My linloess_plot() function might say more about these relationships. This a component-plus-residual plot function that explores the relationship between all independent variables and the residuals, comparing the flat line at 0 with a LOESS smoother. From this, we get an idea that perhaps the size of government variable merits a square term, should we conceptualize about wealth concentration peculiarities at the tails of the spectrum vis-a-vis the middle. That FDI outflow variable is, well, what it is. I knew what to expect and was not surprised.

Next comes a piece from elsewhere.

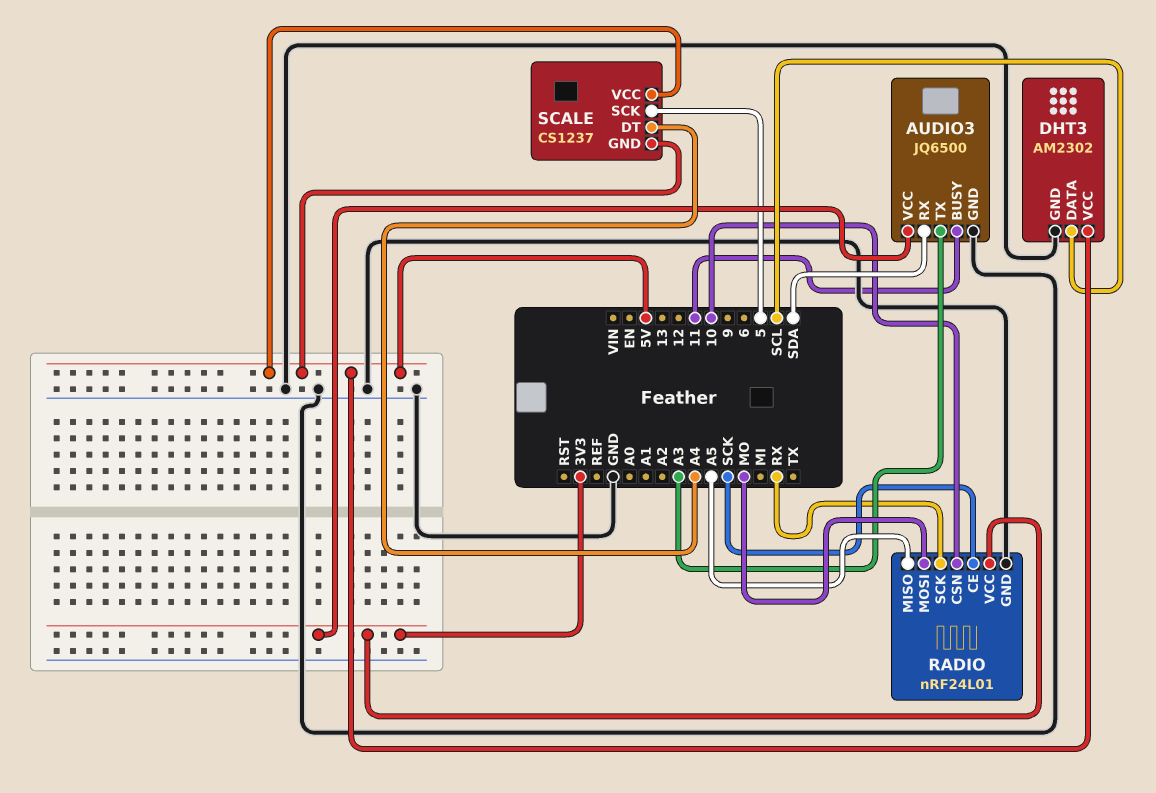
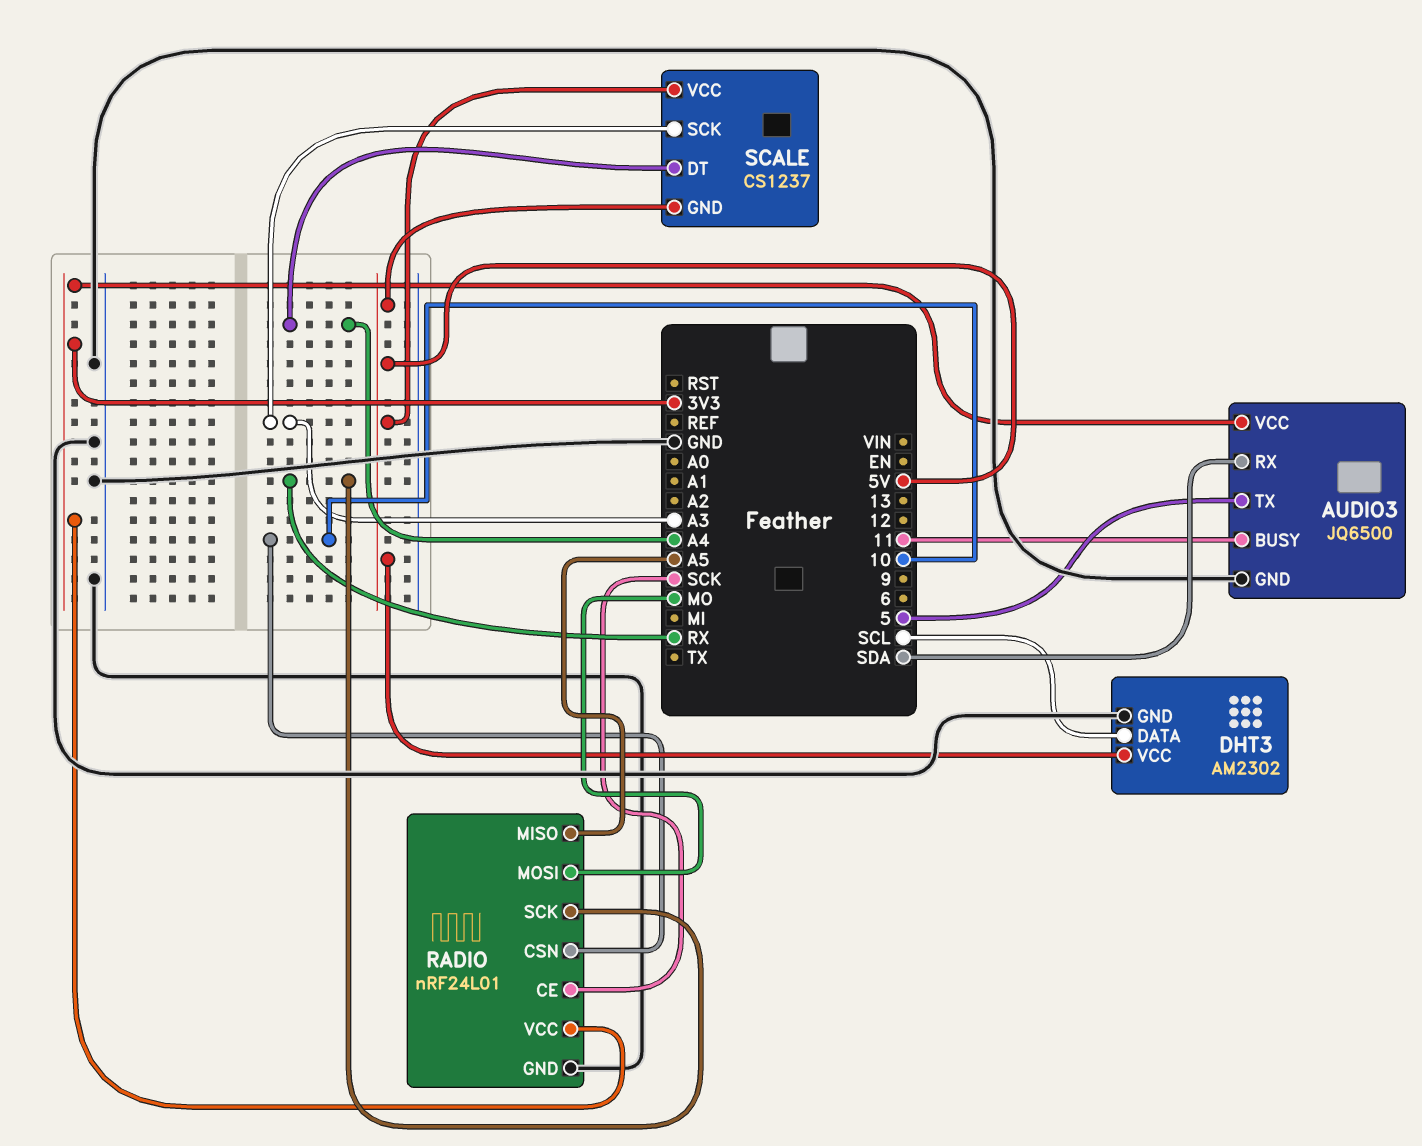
AUDIO3 pin TX: A3 -> 5
SCALE pin SCK: 5 -> A3

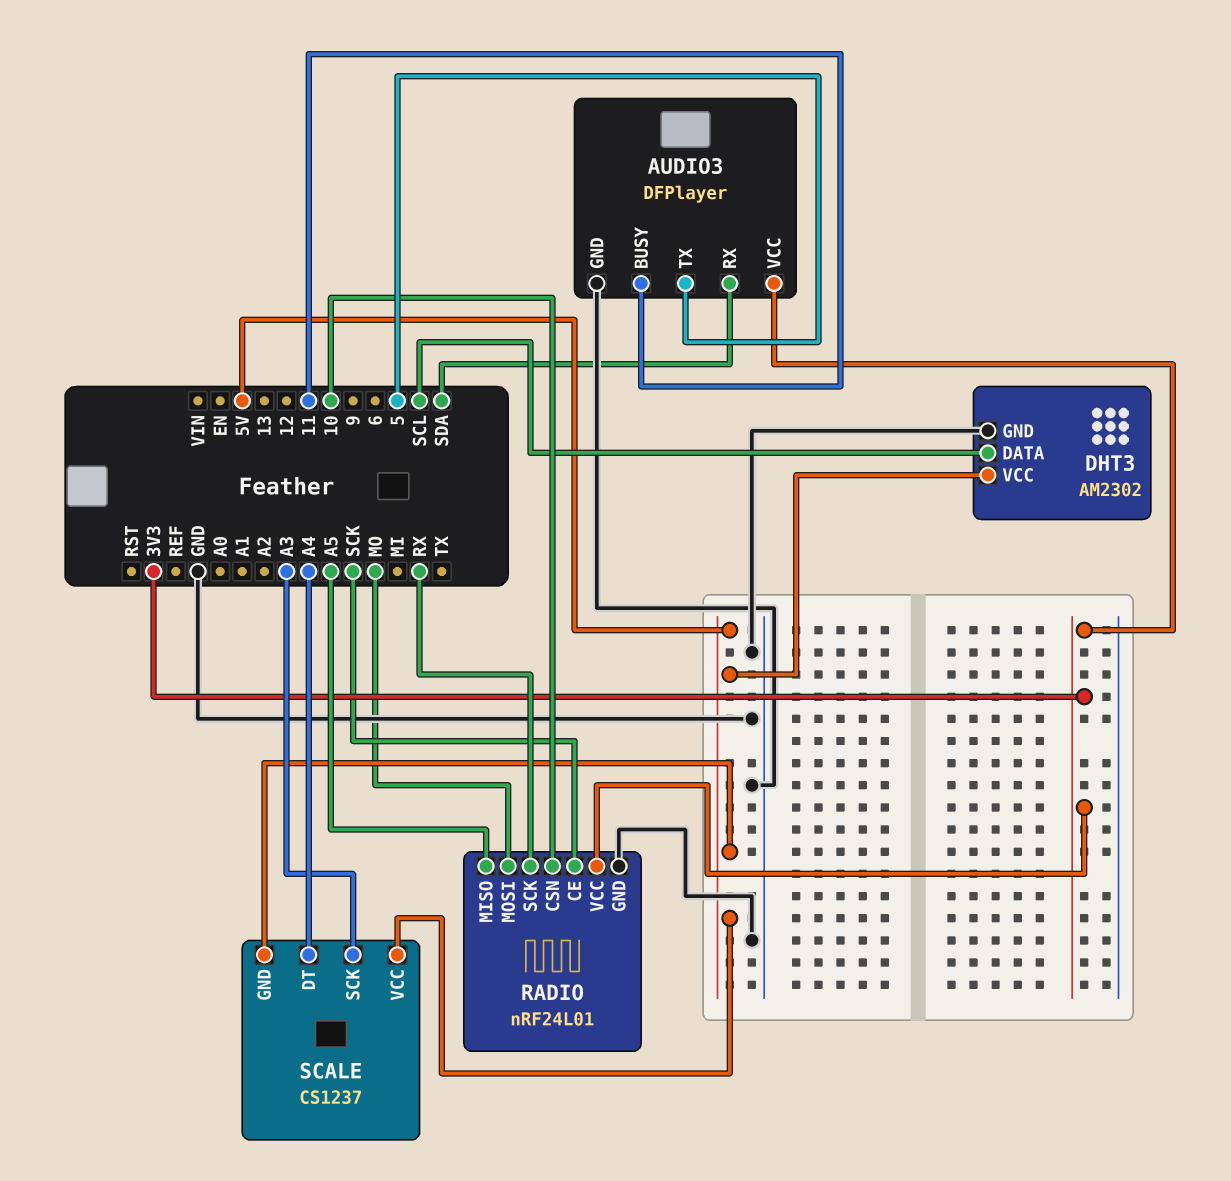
AUDIO3: JQ6500 -> DFPlayer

linloess_plot(M1, se = FALSE, no_dummies = TRUE) +
  theme_steve() +
  labs(title = "A Component-Residual (Lin-LOESS) Plot of Our Model",
       subtitle = "I suspected there'd be weirdness in that FDI variable. The weirdness in the main IV doesn't seem to matter too much for linearity assumptions.",
       x = "Value", y = "Residual")

You can humor the normality assumption (of the residuals) in a few ways. For example, here’s Shapiro-Wilk.

shapiro.test(resid(M1))
#> 
#> 	Shapiro-Wilk normality test
#> 
#> data:  resid(M1)
#> W = 0.98291, p-value = 0.196

Here’s my residual density plot function (rd_plot()). Before practitioners I know pounce on me for teaching students this, I do emphasize this assumption is the least important of OLS’ assumptions. In real world applications, normality is reasonably approximated if never truly achieved for a model with a large number of observations and any peculiarities whatsoever. However, students can easily get the intuition behind this even as I belabor that it’s a conditional assumption that wants to imply something about the dependent variable in question.

rd_plot(M1) +
  theme_steve() +
  labs(title = "A Density Plot of our Model's Residuals",
       subtitle = "We already passed Shapiro-Wilk. In a lot of real world applications, the normality assumption is reasonably approximated",
       x = "Residuals", y = "Density")

Conclusion

Students: find something to do in the QoG data if you want to make your life easier for your final papers. It will involve finding a topic of interest, finding relevant variables included in the data, and being mindful about cross-sectional coverage. This resource is nice for students to learn quantitative methods around a relatively simple (but still information-rich) data set.